* _PROBLEM_: Look through the data that follows and say how many of its lines contain "voiceless", giving the number only.

━━━━

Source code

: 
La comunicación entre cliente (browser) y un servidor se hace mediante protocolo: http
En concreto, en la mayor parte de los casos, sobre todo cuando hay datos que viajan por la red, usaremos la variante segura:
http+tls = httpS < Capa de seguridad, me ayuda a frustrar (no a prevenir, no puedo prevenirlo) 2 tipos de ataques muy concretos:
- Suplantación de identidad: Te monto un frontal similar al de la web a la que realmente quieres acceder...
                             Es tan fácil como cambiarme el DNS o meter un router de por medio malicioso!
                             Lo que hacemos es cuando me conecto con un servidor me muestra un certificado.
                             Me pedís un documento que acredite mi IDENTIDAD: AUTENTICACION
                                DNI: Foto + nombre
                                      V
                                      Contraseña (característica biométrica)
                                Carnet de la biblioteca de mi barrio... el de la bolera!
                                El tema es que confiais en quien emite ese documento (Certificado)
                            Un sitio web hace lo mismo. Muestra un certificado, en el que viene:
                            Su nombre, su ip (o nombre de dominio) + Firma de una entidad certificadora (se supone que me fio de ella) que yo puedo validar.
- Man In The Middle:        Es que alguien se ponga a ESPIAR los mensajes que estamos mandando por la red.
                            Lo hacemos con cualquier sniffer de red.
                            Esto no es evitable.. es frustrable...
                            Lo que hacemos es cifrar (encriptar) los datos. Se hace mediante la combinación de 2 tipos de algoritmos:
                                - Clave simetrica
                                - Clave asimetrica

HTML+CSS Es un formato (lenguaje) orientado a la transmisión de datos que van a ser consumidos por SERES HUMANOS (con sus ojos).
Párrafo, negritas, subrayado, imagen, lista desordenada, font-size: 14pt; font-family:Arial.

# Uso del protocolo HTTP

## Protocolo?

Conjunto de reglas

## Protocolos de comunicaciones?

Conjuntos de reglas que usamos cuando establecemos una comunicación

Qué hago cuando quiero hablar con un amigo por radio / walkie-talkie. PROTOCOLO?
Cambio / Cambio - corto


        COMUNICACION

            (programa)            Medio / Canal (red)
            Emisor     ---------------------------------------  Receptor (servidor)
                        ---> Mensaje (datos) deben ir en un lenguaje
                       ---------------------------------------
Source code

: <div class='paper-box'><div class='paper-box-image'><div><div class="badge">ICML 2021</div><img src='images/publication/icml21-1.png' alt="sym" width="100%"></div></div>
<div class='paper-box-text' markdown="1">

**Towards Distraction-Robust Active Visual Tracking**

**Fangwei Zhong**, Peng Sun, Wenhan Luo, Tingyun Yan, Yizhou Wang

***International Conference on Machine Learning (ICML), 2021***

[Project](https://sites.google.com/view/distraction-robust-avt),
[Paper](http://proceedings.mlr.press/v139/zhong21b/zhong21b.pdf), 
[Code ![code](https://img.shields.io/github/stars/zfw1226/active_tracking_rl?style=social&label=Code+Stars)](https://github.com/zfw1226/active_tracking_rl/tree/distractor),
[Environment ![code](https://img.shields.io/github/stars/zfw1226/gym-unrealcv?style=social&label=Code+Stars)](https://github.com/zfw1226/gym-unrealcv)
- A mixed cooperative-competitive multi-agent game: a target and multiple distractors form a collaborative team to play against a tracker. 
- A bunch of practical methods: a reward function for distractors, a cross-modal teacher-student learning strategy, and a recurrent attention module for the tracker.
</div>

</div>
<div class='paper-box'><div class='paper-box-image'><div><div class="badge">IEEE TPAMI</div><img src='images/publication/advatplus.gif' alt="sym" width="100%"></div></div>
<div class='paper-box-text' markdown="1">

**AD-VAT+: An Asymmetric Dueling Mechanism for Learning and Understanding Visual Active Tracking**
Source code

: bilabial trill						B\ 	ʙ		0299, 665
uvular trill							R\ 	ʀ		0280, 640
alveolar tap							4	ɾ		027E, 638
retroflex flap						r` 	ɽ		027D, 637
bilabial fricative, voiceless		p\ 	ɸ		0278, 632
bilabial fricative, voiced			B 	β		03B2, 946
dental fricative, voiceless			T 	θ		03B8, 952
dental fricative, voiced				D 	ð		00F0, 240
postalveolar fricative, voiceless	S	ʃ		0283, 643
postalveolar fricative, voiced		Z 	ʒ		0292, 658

━━━━

* _THE ANSWER_: 3